Les possibilités sont nombreuses et vont du fauchage tardif à la restauration de haies et de vergers en passant par la renaturation de cours d'eau. «Le programme national sur la biodiversité permet de passer des contrats avec les agriculteurs. Ils s'engagent à pratiquer une agriculture moins extensive. Ils ne peuvent plus mettre d'engrais, ils fauchent plus tard pour que les fleurs puissent fleurir et offrir du nectar et du pollen aux pollinisateurs, entre autres», explique Doris Bauer, du syndicat intercommunal à vocations multiples (SIAS).

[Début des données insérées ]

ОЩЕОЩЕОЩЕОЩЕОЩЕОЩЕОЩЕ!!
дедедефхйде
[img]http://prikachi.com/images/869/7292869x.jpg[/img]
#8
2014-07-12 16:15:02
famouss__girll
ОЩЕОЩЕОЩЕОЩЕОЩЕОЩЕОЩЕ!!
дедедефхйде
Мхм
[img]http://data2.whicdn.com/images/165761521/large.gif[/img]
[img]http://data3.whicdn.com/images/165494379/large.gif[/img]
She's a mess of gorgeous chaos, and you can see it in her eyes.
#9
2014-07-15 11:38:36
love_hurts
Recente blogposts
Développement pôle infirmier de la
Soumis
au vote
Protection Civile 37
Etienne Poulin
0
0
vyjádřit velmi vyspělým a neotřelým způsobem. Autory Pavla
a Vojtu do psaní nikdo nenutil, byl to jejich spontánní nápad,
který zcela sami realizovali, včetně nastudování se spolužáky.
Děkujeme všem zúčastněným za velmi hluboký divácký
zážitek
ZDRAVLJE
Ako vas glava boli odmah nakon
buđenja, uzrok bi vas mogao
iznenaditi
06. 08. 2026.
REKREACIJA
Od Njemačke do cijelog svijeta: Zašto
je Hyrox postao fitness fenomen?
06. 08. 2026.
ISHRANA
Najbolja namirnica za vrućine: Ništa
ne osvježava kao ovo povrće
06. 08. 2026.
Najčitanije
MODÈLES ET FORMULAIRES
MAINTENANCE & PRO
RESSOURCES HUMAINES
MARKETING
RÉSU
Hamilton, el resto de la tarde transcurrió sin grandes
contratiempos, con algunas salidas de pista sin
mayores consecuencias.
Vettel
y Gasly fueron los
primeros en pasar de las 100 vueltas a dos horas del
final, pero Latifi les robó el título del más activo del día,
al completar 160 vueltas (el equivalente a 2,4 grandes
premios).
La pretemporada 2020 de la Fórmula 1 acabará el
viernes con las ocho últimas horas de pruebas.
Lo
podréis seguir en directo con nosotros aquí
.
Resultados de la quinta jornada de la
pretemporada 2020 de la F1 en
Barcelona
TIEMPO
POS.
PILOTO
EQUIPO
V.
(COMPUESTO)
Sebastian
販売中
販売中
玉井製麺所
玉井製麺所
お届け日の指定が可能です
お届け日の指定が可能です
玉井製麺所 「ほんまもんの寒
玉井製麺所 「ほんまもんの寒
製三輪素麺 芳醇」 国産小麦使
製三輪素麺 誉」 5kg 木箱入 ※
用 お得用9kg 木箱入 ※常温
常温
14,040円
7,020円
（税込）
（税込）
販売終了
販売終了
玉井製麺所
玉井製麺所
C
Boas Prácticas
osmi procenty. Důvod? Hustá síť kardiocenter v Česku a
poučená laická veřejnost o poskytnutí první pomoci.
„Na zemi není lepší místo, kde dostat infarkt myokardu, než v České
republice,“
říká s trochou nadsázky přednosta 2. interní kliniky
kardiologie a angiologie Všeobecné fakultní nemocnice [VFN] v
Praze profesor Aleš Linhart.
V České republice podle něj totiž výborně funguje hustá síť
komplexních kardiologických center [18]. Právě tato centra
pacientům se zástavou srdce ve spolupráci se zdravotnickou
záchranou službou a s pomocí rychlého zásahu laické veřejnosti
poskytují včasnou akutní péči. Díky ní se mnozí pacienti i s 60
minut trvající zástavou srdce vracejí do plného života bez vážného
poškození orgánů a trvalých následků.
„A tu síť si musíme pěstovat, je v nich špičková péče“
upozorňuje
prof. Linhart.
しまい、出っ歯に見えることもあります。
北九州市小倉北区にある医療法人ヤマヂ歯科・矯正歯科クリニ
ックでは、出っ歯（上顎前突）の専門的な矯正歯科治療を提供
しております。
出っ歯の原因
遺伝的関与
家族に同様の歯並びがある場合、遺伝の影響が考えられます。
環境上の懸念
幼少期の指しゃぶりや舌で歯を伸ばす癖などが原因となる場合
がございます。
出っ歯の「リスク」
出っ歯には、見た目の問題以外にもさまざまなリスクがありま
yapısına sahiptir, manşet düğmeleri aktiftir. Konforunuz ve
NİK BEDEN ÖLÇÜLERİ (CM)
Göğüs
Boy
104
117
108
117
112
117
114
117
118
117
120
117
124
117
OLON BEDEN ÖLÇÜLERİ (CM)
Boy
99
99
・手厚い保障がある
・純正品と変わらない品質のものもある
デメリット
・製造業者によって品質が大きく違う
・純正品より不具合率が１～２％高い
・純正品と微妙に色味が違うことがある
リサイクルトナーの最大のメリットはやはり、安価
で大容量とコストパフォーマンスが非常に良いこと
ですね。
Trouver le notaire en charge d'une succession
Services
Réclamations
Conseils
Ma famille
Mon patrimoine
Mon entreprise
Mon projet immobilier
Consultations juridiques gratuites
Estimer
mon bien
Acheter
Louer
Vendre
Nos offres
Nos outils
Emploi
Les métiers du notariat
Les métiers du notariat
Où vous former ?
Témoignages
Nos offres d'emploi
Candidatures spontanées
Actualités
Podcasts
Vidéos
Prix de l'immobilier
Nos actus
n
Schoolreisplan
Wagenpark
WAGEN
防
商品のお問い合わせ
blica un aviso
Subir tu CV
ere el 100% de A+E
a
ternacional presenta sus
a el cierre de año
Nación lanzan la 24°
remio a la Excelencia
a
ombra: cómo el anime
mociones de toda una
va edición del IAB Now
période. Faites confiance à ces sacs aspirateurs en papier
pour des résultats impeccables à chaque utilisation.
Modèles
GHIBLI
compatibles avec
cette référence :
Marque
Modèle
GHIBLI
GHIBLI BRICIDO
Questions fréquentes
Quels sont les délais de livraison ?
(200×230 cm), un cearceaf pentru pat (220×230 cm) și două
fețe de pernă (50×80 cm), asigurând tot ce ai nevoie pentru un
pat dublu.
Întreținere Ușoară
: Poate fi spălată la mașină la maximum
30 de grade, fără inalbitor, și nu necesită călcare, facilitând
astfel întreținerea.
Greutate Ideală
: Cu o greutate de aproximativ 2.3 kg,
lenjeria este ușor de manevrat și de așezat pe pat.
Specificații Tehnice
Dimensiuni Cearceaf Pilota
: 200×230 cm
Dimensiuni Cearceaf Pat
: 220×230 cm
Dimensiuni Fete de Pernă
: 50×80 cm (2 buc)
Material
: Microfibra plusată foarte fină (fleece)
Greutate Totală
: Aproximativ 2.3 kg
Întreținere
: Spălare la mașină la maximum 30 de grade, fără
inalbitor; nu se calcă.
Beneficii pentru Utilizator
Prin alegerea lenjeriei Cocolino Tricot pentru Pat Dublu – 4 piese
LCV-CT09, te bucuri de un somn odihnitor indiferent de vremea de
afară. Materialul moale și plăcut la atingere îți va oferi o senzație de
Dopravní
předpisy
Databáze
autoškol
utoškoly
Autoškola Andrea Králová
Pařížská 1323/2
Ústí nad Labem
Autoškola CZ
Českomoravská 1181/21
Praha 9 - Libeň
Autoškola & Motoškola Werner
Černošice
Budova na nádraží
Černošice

Actuellement, les 16 communes du syndicat réunissent 1 050 hectares consacrés à la biodiversité. Le SIAS plante en moyenne 300 arbres fruitiers par an et reconstitue et entretient les haies. Dans les communes membres, l'équivalent de 40 terrains de football ont été plantés de fleurs diverses et de graminées sur des espaces de tailles diverses en fauchage tardif ou pas. Les résultats des engagements des divers acteurs deviennent visibles. Une grande diversité d'insectes prospère dans les anciens sites miniers du sud du Luxembourg ainsi que dans la réserve naturelle Aarnescht à Niederanven, petit paradis pour les papillons et les sauterelles.